NAL: When I read your description of how you first met this man, Leonel Gómez Vides, I was completely shocked at how courageous and open-minded you were just to say yes to him. I was wondering what you think accounted for this decision.
CF: Well, you know, during that previous summer I felt really ignorant of Central America. And the people who were gathering every day to talk about politics and literature at Claribel’s house were very intriguing and compelling, and they had fled murderous military regimes in Argentina and Chile, Uruguay, Paraguay. I was very curious. I wanted to do something. I didn't want to just be a passive North American. And also, like many young people today, I wanted to do some good in the world. I wanted to join the Peace Corps, and I'd never done that. I had all sorts of ideas about what I might do with my life. And this was a moment when someone was actually opening a door, and presenting an opportunity to me. I knew that if I didn't walk through that door, if I said no, I could never really view myself the same way again. I could never tell myself I'd never had the chance. So for me, it was something I just had to say yes to.
NAL: It must have been difficult to relive so much of what you write about in this book. It's jarring to read so many descriptions of death and decay and violence all around. What made you decide to publish this book now?
CF: Well, it took me a long time to even begin writing it. I left El Salvador in March 1980. I did go back at the end of the war and several times since then, but I didn't begin my memoir until 2003—twenty-three years later. It took me that long to mature and to process my experience. I had written a few poems, as you know, about that time, but nothing else. I had to process it. I had to mature. I had to think about it and have some distance on it. And also during those early years, I was traveling around the U.S., giving poetry readings and talking about El Salvador and trying to help build a sentiment toward anti-intervention in Central America and toward sanctuary and toward witness for peace.
When I finally began writing, it took me fifteen years. I always wondered, will I ever finish this and are these events receding and far in the past? Will they still matter? To my surprise, at the moment when the book was finally published, we had the situation of the refugees fleeing the horrors and the dangers of Central America for our borders, and seeking refuge.
And so once again the story has become important to us—only this time, in another way. And so I was hoping to write a story that would allow young readers in particular, but really anyone, to go through the journey that I went through, to take that journey with me, and somehow come to understand how my activism was born and how my consciousness was formed, and also learn something about what these people are running away from, what the refugees are fleeing. Because of course people don’t just pick up their children in their arms and grab a rucksack with a few possessions and run thousands of miles through a desert. They don’t do that. They don't leave their homes unless what they’re running from is more frightening than anything they can imagine in their future.

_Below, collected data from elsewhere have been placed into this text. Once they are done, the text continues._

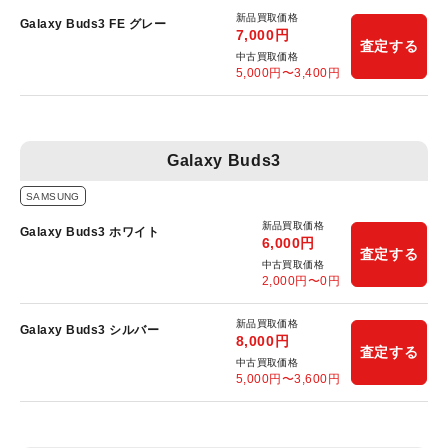
新品買取価格
Galaxy Buds3 FE グレー
7,000
円
査定する
中古買取価格
5,000
円〜
3,400
円
Galaxy Buds3
SAMSUNG
新品買取価格
Galaxy Buds3 ホワイト
6,000
円
査定する
中古買取価格
2,000
円〜
0
円
新品買取価格
Galaxy Buds3 シルバー
8,000
円
査定する
中古買取価格
5,000
円〜
3,600
円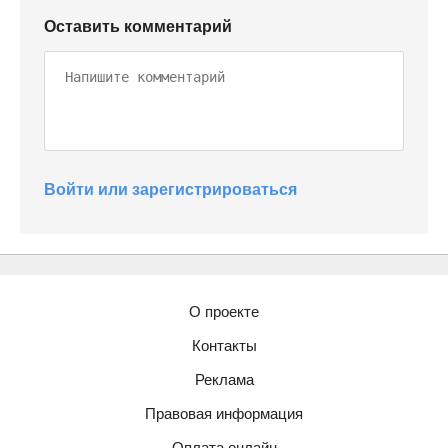
Оставить комментарий
Войти или зарегистрироваться
О проекте
Контакты
Реклама
Правовая информация
Оплата онлайн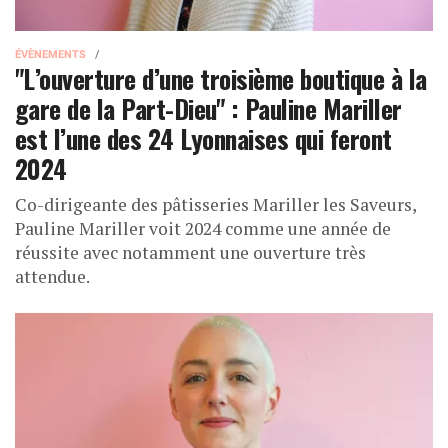
ÉVÈNEMENTS
"L’ouverture d’une troisième boutique à la
gare de la Part-Dieu" : Pauline Mariller
est l’une des 24 Lyonnaises qui feront
2024
Co-dirigeante des pâtisseries Mariller les Saveurs,
Pauline Mariller voit 2024 comme une année de
réussite avec notamment une ouverture très
attendue.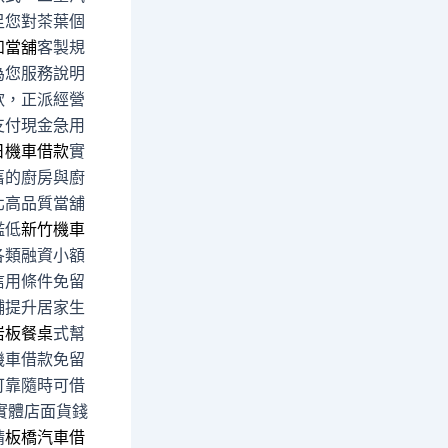
足您對茶葉個
和當舖
客製規
為您服務說明
款，正派經營
支付現金急用
日機車借款
實
舊的廚房與廚
北高品質當舖
檻低
新竹機車
各類融資小額
信用條件免留
舖提升居家生
岩板餐桌
式幫
機車借款免留
可靠隨時可借
實體店面貨錢
請
板橋汽車借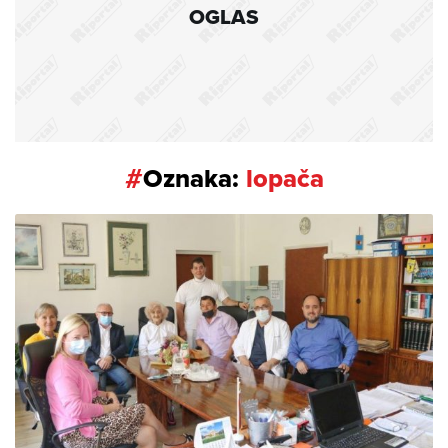
OGLAS
#
Oznaka:
lopača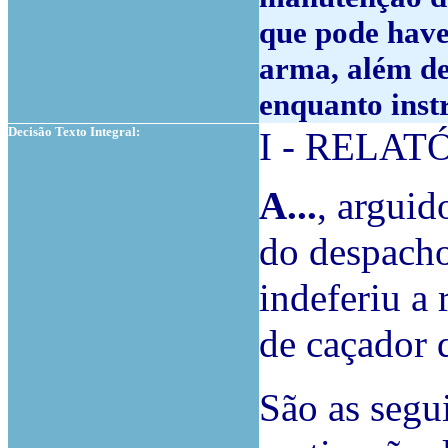
que pode have
arma, além de
enquanto inst
Decisão Texto Integral:
I - RELAT
A...
, arguid
do despacho 
indeferiu a 
de caçador 
São as segu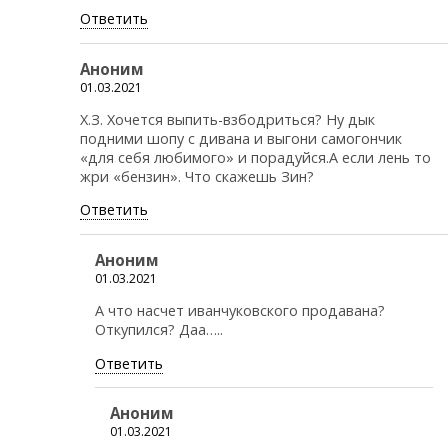
Ответить
Аноним
01.03.2021
Х.З. Хочется выпить-взбодриться? Ну дык
подними шопу с дивана и выгони самогончик
«для себя любимого» и порадуйся.А если лень то
жри «бензин». Что скажешь Зин?
Ответить
Аноним
01.03.2021
А что насчет иванчуковского продавана?
Откупился? Даа…..
Ответить
Аноним
01.03.2021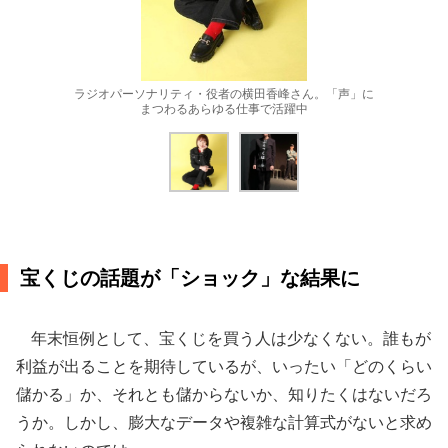
ラジオパーソナリティ・役者の横田香峰さん。「声」に
まつわるあらゆる仕事で活躍中
宝くじの話題が「ショック」な結果に
年末恒例として、宝くじを買う人は少なくない。誰もが
利益が出ることを期待しているが、いったい「どのくらい
儲かる」か、それとも儲からないか、知りたくはないだろ
うか。しかし、膨大なデータや複雑な計算式がないと求め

NAL: You write in one passage that you would “never again feel the fear that [you] felt in those days, even in other countries at war.” And that there was “a special quality to the fear” that you experienced in El Salvador. Could you say more about this?
CF: Well, for one thing I would say that it was a fear that everyone felt. It was a fear that was in the air, it permeated life, it was the ground of our being, really. Because the time when I was there we refer to now as the “time of the death squads.” The war had actually begun, but it wasn't being called that yet. And at that time it was a war of terror against the civilian population—in the cities as well as in the countryside.
You know, the death squads were everywhere. They were apprehending people, people were disappearing. They were killing people. At the time I was there, I would say at its height, they were killing a thousand people a month in the capital city alone. So the quality of the fear was that you never knew. You couldn’t sleep, because most people were abducted or taken from their places of residence in the middle of the night. Or you’d be grabbed from the street. So if you were walking somewhere, or driving somewhere, or just in your room at night...anything could happen to you at any moment. So it wasn’t like being in a war where you’re either in an area where the fighting is occurring or you’re not.
The population of El Salvador was being preyed upon by squads of killers, who not only killed people, but killed them slowly and brutally and engaged in mutilation. It was very, very difficult. I never lived again in an atmosphere where every moment of daily life was permeated with fear.